TO DO:
Set down every line of text in the rows below without changing a character, and leave the pictures out of your answer.

DATASET EXTRACT:

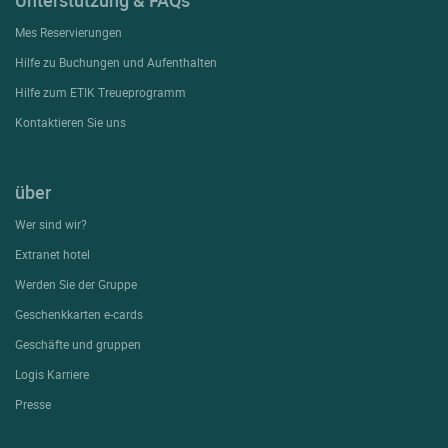
Unterstützung & FAQs
Mes Reservierungen
Hilfe zu Buchungen und Aufenthalten
Hilfe zum ETIK Treueprogramm
Kontaktieren Sie uns
über
Wer sind wir?
Extranet hotel
Werden Sie der Gruppe
Geschenkkarten e-cards
Geschäfte und gruppen
Logis Karriere
Presse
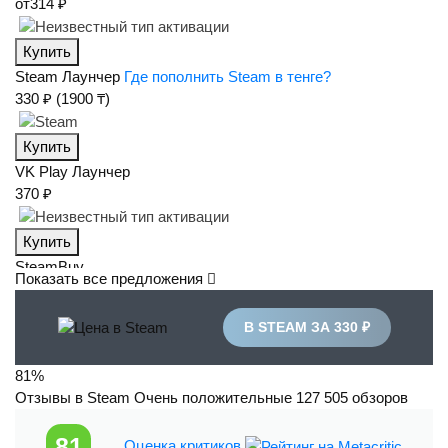
от
314 ₽
Купить
Steam
Лаунчер
Где пополнить Steam в тенге?
330 ₽
(1900 ₸)
Купить
VK Play
Лаунчер
370 ₽
Купить
SteamBuy
Показать все предложения
471 ₽
В STEAM ЗА 330 ₽
Купить
SteamBuy
81%
471 ₽
Отзывы в Steam
Очень положительные
127 505 обзоров
Купить
81
Оценка критиков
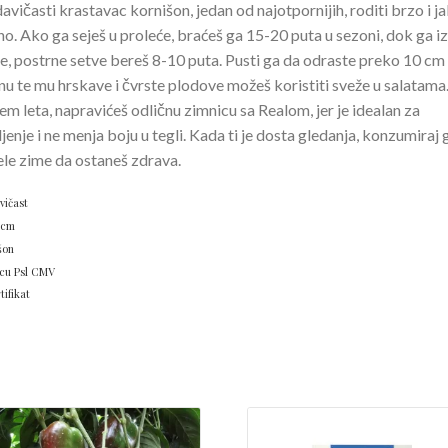
avičasti krastavac kornišon, jedan od najotpornijih, roditi brzo i j
no. Ako ga seješ u proleće, braćeš ga 15-­20 puta u sezoni, dok ga iz
je, postrne setve bereš 8­-10 puta. Pusti ga da odraste preko 10 cm
nu te mu hrskave i čvrste plodove možeš koristiti sveže u salatama
em leta, napravićeš odličnu zimnicu sa Realom, jer je idealan za
ljenje i ne menja boju u tegli. Kada ti je dosta gledanja, konzumiraj g
ele zime da ostaneš zdrava.
vičast
 cm
šon
cu Psl CMV
tifikat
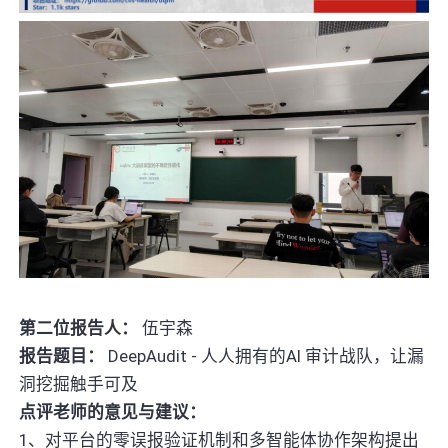
第二位报告人：
伍宇森
报告题目：
DeepAudit - 人人拥有的AI 审计战队，让漏
洞挖掘触手可及
点评老师的意见与建议：
1、对平台的零误报验证机制和多智能体协作架构提出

ANSWER SECTION:
Unterstützung & FAQs
Mes Reservierungen
Hilfe zu Buchungen und Aufenthalten
Hilfe zum ETIK Treueprogramm
Kontaktieren Sie uns
über
Wer sind wir?
Extranet hotel
Werden Sie der Gruppe
Geschenkkarten e-cards
Geschäfte und gruppen
Logis Karriere
Presse
от
314 ₽
Купить
Steam
Лаунчер
Где пополнить Steam в тенге?
330 ₽
(1900 ₸)
Купить
VK Play
Лаунчер
370 ₽
Купить
SteamBuy
Показать все предложения
471 ₽
В STEAM ЗА 330 ₽
Купить
SteamBuy
81%
471 ₽
Отзывы в Steam
Очень положительные
127 505 обзоров
Купить
81
Оценка критиков
avičasti krastavac kornišon, jedan od najotpornijih, roditi brzo i j
no. Ako ga seješ u proleće, braćeš ga 15-­20 puta u sezoni, dok ga iz
je, postrne setve bereš 8­-10 puta. Pusti ga da odraste preko 10 cm
nu te mu hrskave i čvrste plodove možeš koristiti sveže u salatama
em leta, napravićeš odličnu zimnicu sa Realom, jer je idealan za
ljenje i ne menja boju u tegli. Kada ti je dosta gledanja, konzumiraj g
ele zime da ostaneš zdrava.
vičast
 cm
šon
cu Psl CMV
tifikat
第二位报告人：
伍宇森
报告题目：
DeepAudit - 人人拥有的AI 审计战队，让漏
洞挖掘触手可及
点评老师的意见与建议：
1、对平台的零误报验证机制和多智能体协作架构提出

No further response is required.